Parents and educators have, today, the challenge and the arduous task of raising children in a world overwhelmed with many problems and difficulties.


While conscious of their challenges, they need to recognise that it is within the power of the youth to contribute significantly to shaping the societies of the coming decades.


As the Universal House of Justice — the governing council of the Bahá’í international community — states: “The transformation which is to occur in the functioning of society will certainly depend to a great extent on the effectiveness of the preparations the youth make for the world they will inherit.”


An effective preparation involves acknowledgment and development of the immense potentialities of the youth.


This is only possible through adequate education and training.

According to the Bahá’í Writings: “This education, however, in order to be adequate and fruitful should be comprehensive in nature and should take into consideration not only the physical and the intellectual side of man but also his spiritual and ethical aspects.”


Such preparation involves acquiring spiritual qualities and useful qualifications, developing a high-minded outlook and upright character that will exert influence upon world developments and creation of a productive, progressive and peaceful future.


It involves effective guidance of the youth and their empowerment to override the needs of their lower nature in keeping with ethical requirements, to control and channel their natural drives and urges and to transform them into human perfections.


Likewise it involves acquisition of knowledge of the arts and sciences and learning a trade or a profession in order to earn their living, support their families and contribute towards the progress and advancement of arts and science.


It is, however, crucial that their intellectual and spiritual sides are equally developed.

In a world where youth are increasingly left without moral guidance, where the distinction between right and wrong is being lost, only the power of the Word of God can regenerate the spiritual senses.  


The Word of God, as the Bahá’í Writings say, illumines the realm of thought and morals.

An effective education and guidance should prepare the youth to act in the long-term interests of humanity as a whole.
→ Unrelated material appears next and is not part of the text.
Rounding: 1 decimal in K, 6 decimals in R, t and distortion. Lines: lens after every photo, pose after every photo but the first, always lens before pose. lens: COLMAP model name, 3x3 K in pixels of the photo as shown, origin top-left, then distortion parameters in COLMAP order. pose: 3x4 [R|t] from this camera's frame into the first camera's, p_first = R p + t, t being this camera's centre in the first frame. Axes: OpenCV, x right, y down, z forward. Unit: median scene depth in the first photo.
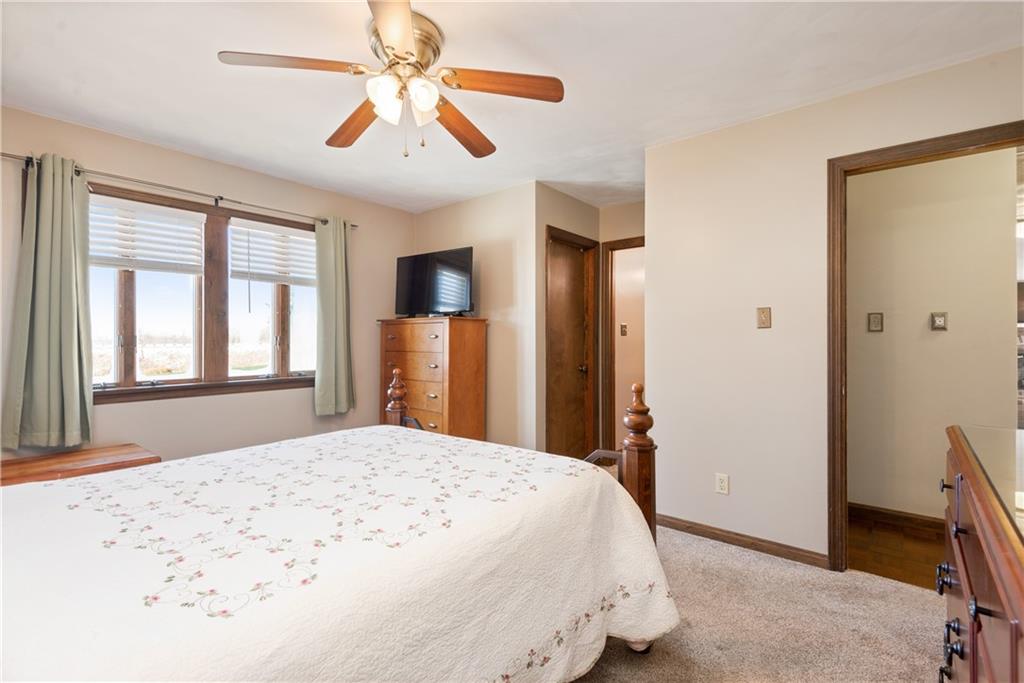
lens RADIAL K [[460.0, 0, 510.2], [0, 460.0, 337.6], [0, 0, 1]] dist [0.035284, -0.020074]
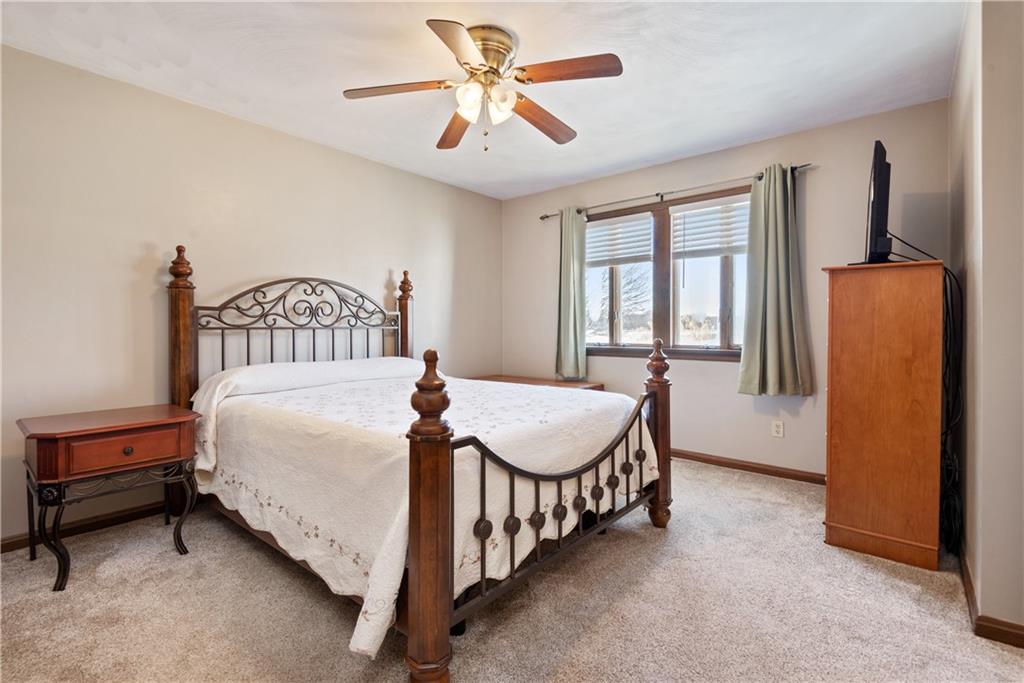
lens RADIAL K [[460.0, 0, 510.2], [0, 460.0, 337.6], [0, 0, 1]] dist [0.035284, -0.020074]
pose [[0.011882, 0.024198, -0.999637, 0.554846], [0.009568, 0.999659, 0.024312, 0.034638], [0.999884, -0.009853, 0.011646, 0.588711]]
Such education and preparation involves instilling in them the awareness of the fundamental oneness of mankind and a sense of world citizenship.


Enhancing capacity requires conversing with the youth and also listening to their opinions.

It involves guiding them to analyse the constructive and destructive forces operating in society and recognise the influence these forces have on their thoughts and actions.


Independent investigation of reality, whether scientific or religious, leads to individual conviction, rather than imitating others, and will help the youth to free themselves from prejudices and preconceptions.  


In addition, in the Bahá’í view, adequate youth programmes should combine science and religion, belief and reason, in order to free the youth from religious fanaticism and superstitions.

Placing emphasis on learning to think, rather than following adults out of fear, to reflect and reason, rather than to imitate, will motivate them to apply the spiritual laws with understanding and conviction.

It is also important that youth are guided to express their God-given talents and capacities in service to humanity.


The new paradigm advanced by the Bahá’í Faith focuses on empowering youth to become agents of constructive social change in their communities.

It is through service to others that one can bring social transformation and change one’s life from predominantly self-interest to one of sharing and caring for others.

Education in service of community is essential for transformation of the individual and community life and to enhance the capacity of youth “to carry forward an ever advancing civilisation”.

“The future of today’s society will depend to a great extent on the manner in which educational programmes and methods are designed to release the latent potential of youth and prepare them for the world they will inherit.”


Parents and educators have the responsibility and the privilege to assist the youth to adopt lofty aims, be inspired by noble thoughts and develop qualities and abilities that will enhance their lives and prepare them for serving humanity and creating a better world.